◆ **ТЕКСТ СТРАНИЦЫ**:
....

Кратко «Чужая кровь» М. А. Шолохов

Рассказ «Чужая кровь» написан М. А. Шолоховым в 1926 году. Сюжет картины основан на трагизме Гражданской войны, кровавыми полосами прошедшей по казачьим семьям. Страшное событие уносит родного человека навсегда, оставляя после себя лишенных поддержки немощных стариков. В своем творении писатель ярко демонстрирует ценность человеческих отношений – несмотря на горесть и лишение, всепоглощающая ненависть к врагу сменяется любовью и надеждой на будущее.

Очень краткий пересказ рассказа «Чужая кровь»

Михаил Александрович Шолохов Автор: Михаил Александрович Шолохов 

Еженощно просыпаясь, думал старик Гаврила из донской станицы Филипповки, о Петре, пропавшем на войне сыне. Вспоминал, как отправлял его на войну. На прощание наказ дал не посрамить предков своих, служить честно и справно. Через месяц в станицу зашли красные. Дед яростно демонстрирует им свою неприязнь, ходит в штанах с лампасами и цепляет на мундир монаршеские медали. Председатель указал, что висюльки неуместны сейчас. Дед повиновался, снял медали, но злобную обиду затаил. Несмотря на разрушения и бесчинства красных вокруг, старики надеялись на возвращения родного сына. Справили ему одежу и обувь, строили планы на будущее.

Однажды утром к ним приходит сосед Прохор, служивший с Петром в одном полку. Он приносит им плохую весть – Петра убили в сражении. Старик отказывается в это верить и выгоняет соседа из хаты.

В станице полным ходом идет продразверстка. К деду Гавриле приходят, чтобы забрать хлеб. Как раз в момент передачи зерна во двор врываются кубанцы и перебивают весь отряд.
Уже вечером Гаврила обнаруживает живым продкомиссара, который требовал у него хлеб.

Им оказывается молодой белокурый парень, девятнадцати лет. Он тяжело ранен, старики его выхаживают и привязываются к нему душой, как к родному сыну. Когда парень поправляется, они узнают, что он без родни, заводской рабочий, и зовут его Николай. В память о родном ребенке старики кличут его Петром.

....

Назовите всех персонажей, которые упомянуты по имени в пересказе рассказа «Чужая кровь» выше (без автора).

Фрагменты записей сегментации
....

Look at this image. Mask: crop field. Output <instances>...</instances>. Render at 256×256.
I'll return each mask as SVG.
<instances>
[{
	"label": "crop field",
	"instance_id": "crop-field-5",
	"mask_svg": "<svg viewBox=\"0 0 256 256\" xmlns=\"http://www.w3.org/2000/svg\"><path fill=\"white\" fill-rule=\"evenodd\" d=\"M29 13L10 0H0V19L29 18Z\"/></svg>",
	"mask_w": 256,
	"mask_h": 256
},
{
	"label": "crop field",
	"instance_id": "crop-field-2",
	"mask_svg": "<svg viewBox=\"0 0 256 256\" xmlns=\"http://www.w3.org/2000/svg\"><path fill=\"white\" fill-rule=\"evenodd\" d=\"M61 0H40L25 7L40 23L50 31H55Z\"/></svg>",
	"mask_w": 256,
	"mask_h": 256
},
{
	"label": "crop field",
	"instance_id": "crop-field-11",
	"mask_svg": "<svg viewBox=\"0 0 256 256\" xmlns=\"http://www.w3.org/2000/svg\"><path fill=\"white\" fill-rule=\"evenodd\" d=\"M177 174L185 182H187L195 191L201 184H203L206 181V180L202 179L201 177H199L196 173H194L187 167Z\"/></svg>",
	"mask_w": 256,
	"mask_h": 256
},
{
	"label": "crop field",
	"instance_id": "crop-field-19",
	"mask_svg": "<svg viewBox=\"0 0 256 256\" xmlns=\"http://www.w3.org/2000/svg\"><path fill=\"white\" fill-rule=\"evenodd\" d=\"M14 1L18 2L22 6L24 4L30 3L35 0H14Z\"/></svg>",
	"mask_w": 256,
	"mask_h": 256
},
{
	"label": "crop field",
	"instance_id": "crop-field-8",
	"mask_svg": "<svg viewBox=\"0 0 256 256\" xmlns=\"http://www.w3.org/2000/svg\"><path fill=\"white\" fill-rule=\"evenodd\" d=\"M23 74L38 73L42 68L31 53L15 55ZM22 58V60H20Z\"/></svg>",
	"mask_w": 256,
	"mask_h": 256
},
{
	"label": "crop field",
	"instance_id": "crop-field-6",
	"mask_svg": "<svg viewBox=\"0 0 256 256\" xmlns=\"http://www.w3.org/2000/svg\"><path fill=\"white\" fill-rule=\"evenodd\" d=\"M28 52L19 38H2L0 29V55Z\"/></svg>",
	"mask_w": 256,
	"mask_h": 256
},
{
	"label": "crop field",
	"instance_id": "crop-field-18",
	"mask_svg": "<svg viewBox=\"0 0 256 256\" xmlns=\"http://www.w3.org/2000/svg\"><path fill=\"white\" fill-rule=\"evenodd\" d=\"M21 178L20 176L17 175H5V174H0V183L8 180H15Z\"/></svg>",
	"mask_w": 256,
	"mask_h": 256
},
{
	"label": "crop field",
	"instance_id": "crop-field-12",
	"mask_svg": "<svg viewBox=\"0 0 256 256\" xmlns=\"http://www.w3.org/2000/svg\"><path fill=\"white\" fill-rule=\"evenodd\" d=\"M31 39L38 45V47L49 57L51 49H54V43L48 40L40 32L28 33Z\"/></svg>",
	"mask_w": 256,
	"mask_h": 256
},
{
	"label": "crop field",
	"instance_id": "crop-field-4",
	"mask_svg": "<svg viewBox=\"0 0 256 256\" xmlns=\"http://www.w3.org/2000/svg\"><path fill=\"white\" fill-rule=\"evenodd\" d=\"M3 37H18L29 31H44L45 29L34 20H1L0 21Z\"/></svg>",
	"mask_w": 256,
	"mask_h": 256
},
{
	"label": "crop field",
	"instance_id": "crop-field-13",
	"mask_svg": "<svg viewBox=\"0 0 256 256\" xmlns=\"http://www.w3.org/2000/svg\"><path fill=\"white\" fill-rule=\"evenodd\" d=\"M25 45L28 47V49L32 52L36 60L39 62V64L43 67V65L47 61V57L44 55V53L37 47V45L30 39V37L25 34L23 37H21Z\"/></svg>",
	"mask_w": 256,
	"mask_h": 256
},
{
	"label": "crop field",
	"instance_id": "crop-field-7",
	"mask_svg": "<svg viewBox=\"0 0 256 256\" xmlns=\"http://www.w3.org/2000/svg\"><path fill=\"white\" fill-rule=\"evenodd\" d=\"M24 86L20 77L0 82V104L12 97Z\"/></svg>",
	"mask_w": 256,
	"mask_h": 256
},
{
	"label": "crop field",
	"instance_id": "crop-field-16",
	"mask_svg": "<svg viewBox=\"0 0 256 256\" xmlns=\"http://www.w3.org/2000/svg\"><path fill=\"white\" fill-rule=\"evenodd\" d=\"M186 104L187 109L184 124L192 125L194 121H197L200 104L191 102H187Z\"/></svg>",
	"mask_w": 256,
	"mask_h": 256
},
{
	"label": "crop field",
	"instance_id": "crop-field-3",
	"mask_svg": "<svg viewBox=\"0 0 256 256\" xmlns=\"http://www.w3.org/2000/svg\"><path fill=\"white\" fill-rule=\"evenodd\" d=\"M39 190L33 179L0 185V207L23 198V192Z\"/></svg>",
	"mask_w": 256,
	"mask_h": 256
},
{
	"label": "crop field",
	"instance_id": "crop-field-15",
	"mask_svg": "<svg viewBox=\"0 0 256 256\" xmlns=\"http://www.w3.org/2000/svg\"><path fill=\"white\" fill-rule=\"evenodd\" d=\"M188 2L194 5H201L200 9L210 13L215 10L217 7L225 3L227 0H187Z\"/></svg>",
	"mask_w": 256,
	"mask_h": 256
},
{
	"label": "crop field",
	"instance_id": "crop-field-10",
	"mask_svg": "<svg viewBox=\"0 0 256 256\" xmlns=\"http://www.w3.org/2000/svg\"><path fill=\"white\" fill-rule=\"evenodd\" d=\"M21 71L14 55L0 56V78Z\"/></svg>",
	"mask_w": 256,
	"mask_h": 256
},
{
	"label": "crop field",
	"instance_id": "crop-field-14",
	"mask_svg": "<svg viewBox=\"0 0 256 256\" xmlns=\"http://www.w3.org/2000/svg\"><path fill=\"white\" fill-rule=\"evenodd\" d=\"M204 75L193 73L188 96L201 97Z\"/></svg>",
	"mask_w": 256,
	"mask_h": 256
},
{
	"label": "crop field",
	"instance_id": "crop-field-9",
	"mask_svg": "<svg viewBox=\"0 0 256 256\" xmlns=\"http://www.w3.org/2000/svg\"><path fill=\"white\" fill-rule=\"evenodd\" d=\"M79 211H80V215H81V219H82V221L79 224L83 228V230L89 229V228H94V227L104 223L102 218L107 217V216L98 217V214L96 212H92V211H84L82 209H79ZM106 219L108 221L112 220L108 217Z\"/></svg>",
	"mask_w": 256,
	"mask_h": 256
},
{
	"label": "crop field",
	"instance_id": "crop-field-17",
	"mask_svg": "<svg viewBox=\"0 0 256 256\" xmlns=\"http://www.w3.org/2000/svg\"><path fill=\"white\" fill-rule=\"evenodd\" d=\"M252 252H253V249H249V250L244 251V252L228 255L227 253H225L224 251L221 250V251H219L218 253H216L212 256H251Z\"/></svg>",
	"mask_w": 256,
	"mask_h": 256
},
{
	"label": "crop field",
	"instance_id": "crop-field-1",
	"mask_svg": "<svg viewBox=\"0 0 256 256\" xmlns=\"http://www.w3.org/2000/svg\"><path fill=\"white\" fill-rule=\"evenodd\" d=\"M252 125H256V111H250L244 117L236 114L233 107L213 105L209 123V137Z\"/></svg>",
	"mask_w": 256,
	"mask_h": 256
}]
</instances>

....

◆ **ОТВЕТ К ЗАДАНИЮ**:
Гаврила, Петр, Прохор, Николай.